Noise benefits decreased convergence time under accelerated cooling schedules. Simulated annealing algorithms often use accelerated cooling schedules such as exponential cooling $T_{\exp }\left(t\right)=T_0{A}^t$ or geometric cooling $T_{\mathrm{geom}}\left(t\right)=T_{0}exp\left(-A{t}^{1/d}\right)$ where $A<1$ and $T_0$ are user parameters and $d$ is the sample dimension. Accelerated cooling schedules do not have convergence guarantees as do log cooling $T_{\log }\left(t\right)=ln\left(t+1\right)$ but often provide better estimates given a fixed run time. Noise enhanced simulated annealing reduced convergence time under an (a) exponential cooling schedule by 40.5% and under a (b) geometric cooling schedule by 32.8%.

Figure 8

Quantum annealing (QA) uses quantum tunneling to burrow through energy peaks (yellow). Classical simulated annealing (SA) instead generates a sequence of states to scale the peak (blue). The figures shows that a local minimum has trapped the estimate (green). SA would require a sequence of unlikely jumps to scale the potential energy hill. This may not be realistic at low SA temperatures. So the estimate gets trapped in the suboptimal valley. QA uses quantum tunneling to burrow through the mountain. This explains why QA can give better estimates than SA gives while optimizing complex potential energy surfaces that contain many high energy states.

Figure 9

The noisy quantum annealing algorithm propagates noise along a Trotter ring. The algorithm inspects the local energy landscape after each time step. It then injects noise by conditionally flipping the spin of neighbors. These spin flips diffuse the noise across the network because quantum correlations between neighbors encourage convergence to the optimal solution.

Figure 10

Simulated quantum annealing noise benefit in a 1024 Ising spin simulation.
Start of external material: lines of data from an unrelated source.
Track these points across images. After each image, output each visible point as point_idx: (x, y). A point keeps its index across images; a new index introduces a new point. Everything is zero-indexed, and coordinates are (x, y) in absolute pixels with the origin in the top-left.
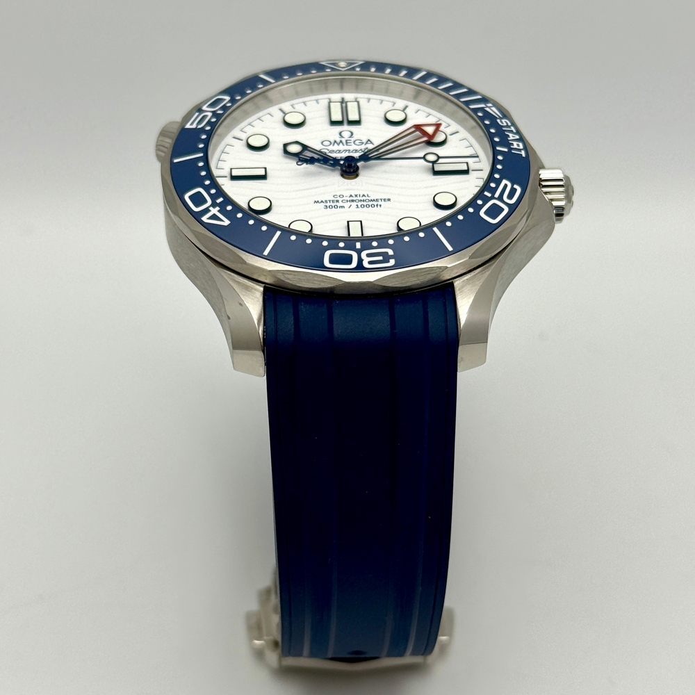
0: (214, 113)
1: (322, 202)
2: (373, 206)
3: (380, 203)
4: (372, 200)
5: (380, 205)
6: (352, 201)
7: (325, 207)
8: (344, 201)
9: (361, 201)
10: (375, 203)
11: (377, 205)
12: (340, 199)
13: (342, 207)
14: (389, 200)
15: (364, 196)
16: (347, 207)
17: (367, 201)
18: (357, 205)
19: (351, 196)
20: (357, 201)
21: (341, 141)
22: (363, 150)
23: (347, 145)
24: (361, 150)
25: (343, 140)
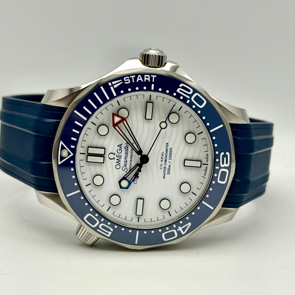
1: (164, 175)
2: (171, 152)
3: (169, 148)
4: (167, 151)
5: (171, 148)
6: (166, 161)
7: (168, 174)
8: (165, 165)
9: (166, 157)
10: (169, 151)
11: (171, 150)
12: (163, 166)
13: (170, 166)
14: (167, 144)
15: (162, 155)
16: (170, 164)
17: (166, 154)
18: (169, 159)
19: (162, 161)
20: (166, 158)
21: (117, 159)
22: (126, 150)
23: (121, 157)
24: (125, 151)
25: (116, 158)
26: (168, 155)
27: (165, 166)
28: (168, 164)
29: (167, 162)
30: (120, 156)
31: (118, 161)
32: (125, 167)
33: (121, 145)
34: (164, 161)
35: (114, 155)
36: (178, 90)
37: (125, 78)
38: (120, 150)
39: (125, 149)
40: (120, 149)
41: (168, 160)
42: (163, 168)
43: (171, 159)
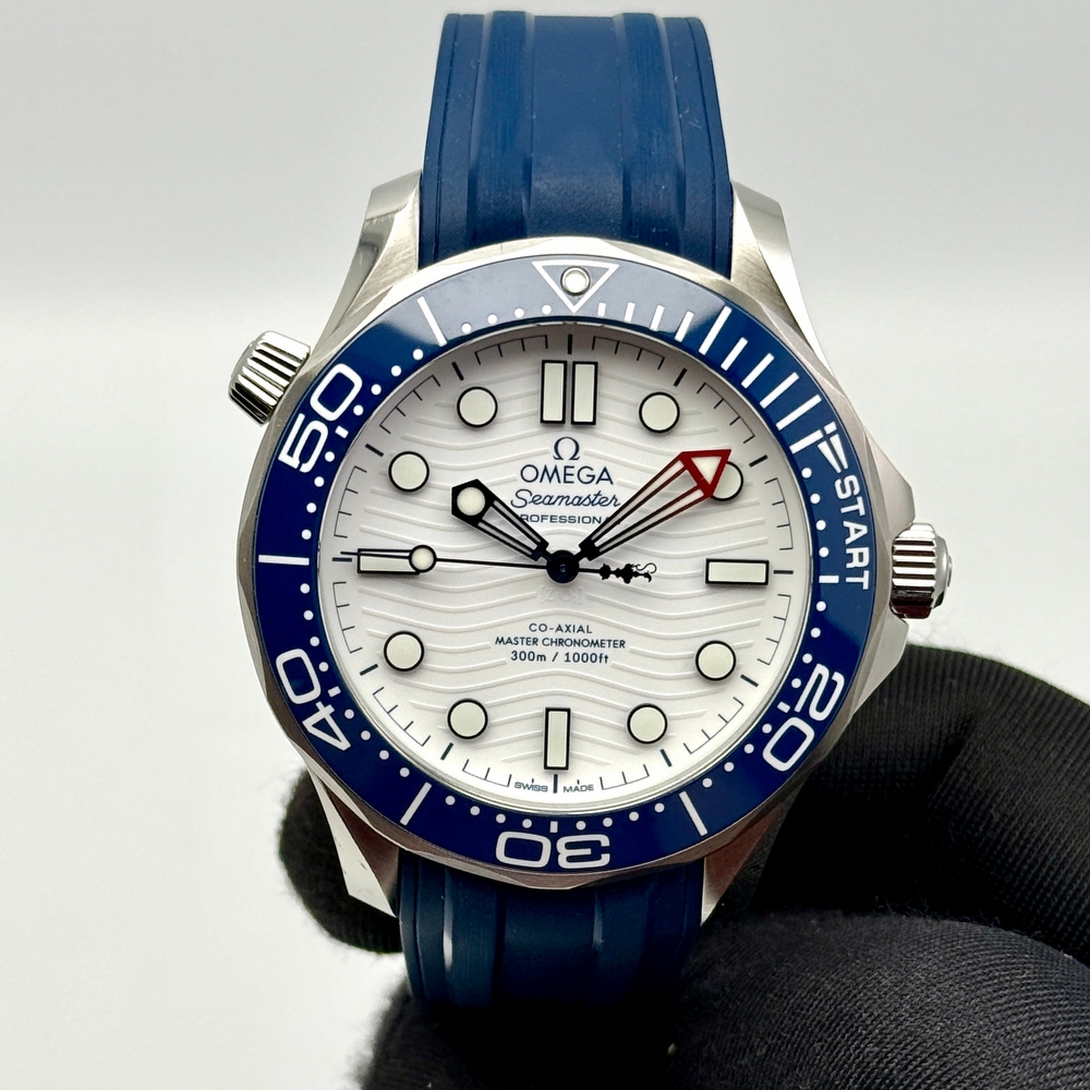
1: (509, 641)
2: (593, 658)
3: (606, 651)
4: (595, 643)
5: (606, 657)
6: (561, 642)
7: (513, 655)
8: (546, 642)
9: (575, 642)
10: (598, 650)
11: (601, 657)
12: (540, 636)
13: (542, 657)
14: (622, 644)
15: (581, 629)
16: (549, 657)
17: (586, 643)
18: (567, 654)
19: (559, 628)
20: (569, 642)
21: (556, 470)
22: (592, 498)
23: (565, 482)
24: (588, 497)
25: (561, 465)
26: (580, 650)
27: (540, 643)
28: (549, 652)
29: (555, 648)
30: (569, 478)
31: (550, 474)
32: (529, 499)
33: (609, 479)
34: (560, 635)
35: (572, 458)
36: (821, 669)
37: (853, 478)
38: (590, 478)
39: (596, 496)
40: (594, 477)
41: (562, 650)
42: (533, 635)
43: (568, 661)
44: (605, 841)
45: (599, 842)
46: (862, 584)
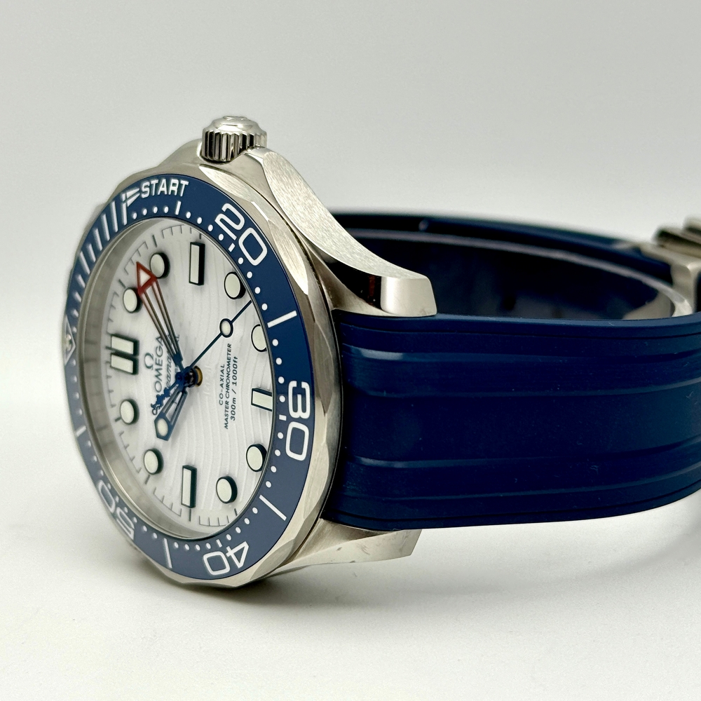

The pink line shows that noise improved the estimated ground-state energy of a $32\times 32$ spin lattice by 25.6%. The plot shows the ground state energy after 100 path-integral Monte Carlo steps. The true ground state energy (red) was $E_0=-1591.92$. Each plotted point shows the average calculated ground state from 100 simulations at each noise power. The blue line shows that blind (independent and identically distributed sampling) noise did not benefit the simulation. Blind noise only made the estimates worse. So the N-MCMC noise-benefit condition is central to the S-QA noise benefit.